Alien Dictionary hard
Problem Statement
There is a dictionary containing words from an alien language. Unlike English, the order of letters in this language is not known to us. We are given a list of strings words
from the alien language's dictionary, where the strings in words
are sorted lexicographically by the rules of this new language. Derive the order of letters in this alien language. If there is no solution, return "" (empty string). If there are multiple valid solutions, any of them is accepted.
Example 1
Input: words = ["wrt","wrf","er","ett","rftt"] Output: "wertf"
Example 2
Input: words = ["z","x"] Output: "zx"
Steps
-
Build the Graph: Create a directed graph where each node represents a letter from the alien language. An edge from node 'a' to node 'b' indicates that 'a' comes before 'b' in the alien language's order. We iterate through pairs of consecutive words in the
words
list. For each pair, we compare the words character by character until we find a difference. If a difference exists (e.g.,word1[i] != word2[i]
), we add a directed edge fromword1[i]
toword2[i]
in the graph, indicating thatword1[i]
comes beforeword2[i]
. -
Detect Cycles: A cycle in the graph indicates a contradiction (e.g., a < b and b < a). If a cycle exists, there's no valid ordering of the letters, so we return "". We use topological sort to detect cycles.
-
Topological Sort: Perform a topological sort on the graph. Topological sort arranges the nodes (letters) in an order such that for every directed edge from node 'a' to node 'b', 'a' appears before 'b' in the sorted order. This sorted order represents the alien language's letter order.
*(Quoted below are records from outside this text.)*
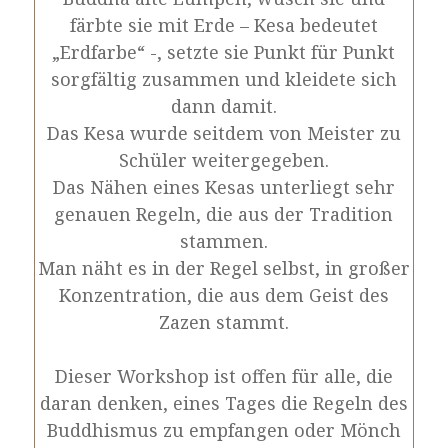
färbte sie mit Erde – Kesa bedeutet
„Erdfarbe“ -, setzte sie Punkt für Punkt
sorgfältig zusammen und kleidete sich
dann damit.
Das Kesa wurde seitdem von Meister zu
Schüler weitergegeben.
Das Nähen eines Kesas unterliegt sehr
genauen Regeln, die aus der Tradition
stammen.
Man näht es in der Regel selbst, in großer
Konzentration, die aus dem Geist des
Zazen stammt.
Dieser Workshop ist offen für alle, die
daran denken, eines Tages die Regeln des
Buddhismus zu empfangen oder Mönch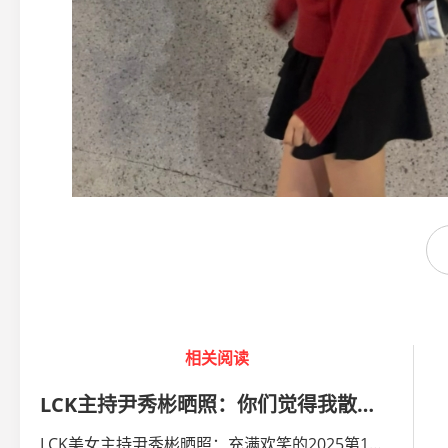
相关阅读
LCK主持尹秀彬晒照：你们觉得我散着头发好看，还是扎着好看呢？
LCK美女主持尹秀彬晒照：充满欢笑的2025第1季开幕☄️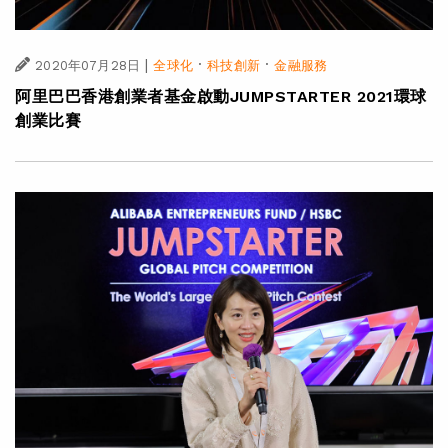
|
·
·
2020年07月28日
全球化
科技創新
金融服務
阿里巴巴香港創業者基金啟動JUMPSTARTER 2021環球
創業比賽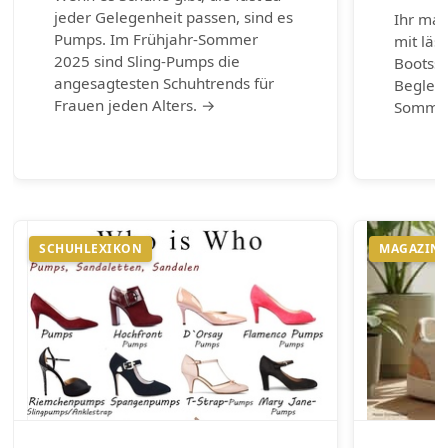
jeder Gelegenheit passen, sind es
Ihr mar
Pumps. Im Frühjahr-Sommer
mit läs
2025 sind Sling-Pumps die
Bootss
angesagtesten Schuhtrends für
Begleit
Frauen jeden Alters. →
Somme
SCHUHLEXIKON
MAGAZIN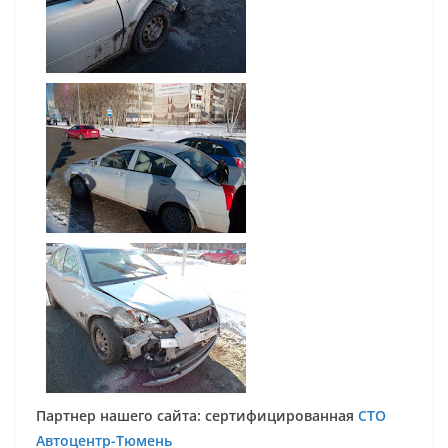
Партнер нашего сайта: сертифицированная
СТО
Автоцентр-Тюмень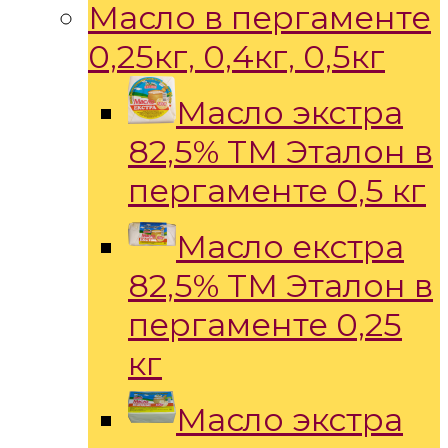
Масло в пергаменте
0,25кг, 0,4кг, 0,5кг
Масло экстра
82,5% ТМ Эталон в
пергаменте 0,5 кг
Масло екстра
82,5% ТМ Эталон в
пергаменте 0,25
кг
Масло экстра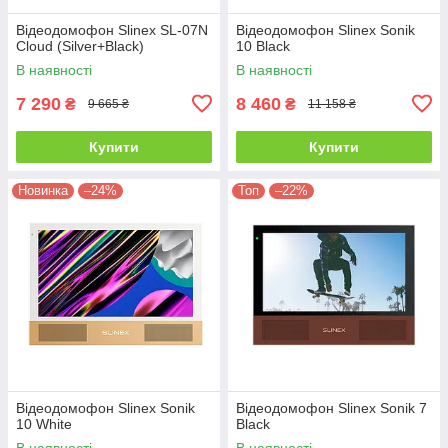
Відеодомофон Slinex SL-07N
Відеодомофон Slinex Sonik
Cloud (Silver+Black)
10 Black
В наявності
В наявності
7 290
8 460
₴
₴
9 665 ₴
11 158 ₴
Купити
Купити
Новинка
–24%
Топ
–22%
Відеодомофон Slinex Sonik
Відеодомофон Slinex Sonik 7
10 White
Black
В наявності
В наявності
We use Kahn's algorithm for topological sort.
Explanation
The algorithm leverages graph theory to solve the problem. By representing the letter ordering constraints as a directed graph, we can efficiently determine if a valid ordering exists and, if so, find one using topological sorting. The use of a HashMap for efficient neighbor lookups during graph construction and the use of an in-degree array and a queue to implement Kahn's algorithm makes the solution highly efficient.
Code
import java.util.*;
class Solution {
public String alienOrder(String[] words) {
Map<Character, Set<Character>> graph = new HashMap<>();
Map<Character, Integer> inDegree = new HashMap<>();
// Build the graph and calculate in-degrees
for (String word : words) {
for (char c : word.toCharArray()) {
inDegree.put(c, 0);
}
}
for (int i = 0; i < words.length - 1; i++) {
String word1 = words[i];
String word2 = words[i + 1];
int minLen = Math.min(word1.length(), word2.length());
boolean diffFound = false;
for (int j = 0; j < minLen; j++) {
char c1 = word1.charAt(j);
char c2 = word2.charAt(j);
if (c1 != c2) {
if (!graph.containsKey(c1)) graph.put(c1, new HashSet<>());
if (!graph.get(c1).contains(c2)) {
graph.get(c1).add(c2);
inDegree.put(c2, inDegree.get(c2) + 1);
}
diffFound = true;
break;
}
}
// Check for invalid lexicographical order (e.g., ["abc", "ab"])
if (!diffFound && word1.length() > word2.length()) return "";
}
// Topological Sort using Kahn's algorithm
Queue<Character> queue = new LinkedList<>();
for (char c : inDegree.keySet()) {
if (inDegree.get(c) == 0) {
queue.offer(c);
}
}
StringBuilder sb = new StringBuilder();
while (!queue.isEmpty()) {
char c = queue.poll();
sb.append(c);
if (graph.containsKey(c)) {
for (char neighbor : graph.get(c)) {
inDegree.put(neighbor, inDegree.get(neighbor) - 1);
if (inDegree.get(neighbor) == 0) {
queue.offer(neighbor);
}
}
}
}
// Check for cycles (if the length of sb is less than the number of unique characters)
return sb.length() == inDegree.size() ? sb.toString() : "";
}
}
Complexity
- Time Complexity: O(V + E), where V is the number of unique letters and E is the number of edges in the graph. Building the graph and performing topological sort both take linear time with respect to the number of vertices and edges.
- Space Complexity: O(V + E), primarily due to the space used to store the graph and the in-degree array. The queue used in topological sort also contributes to the space complexity.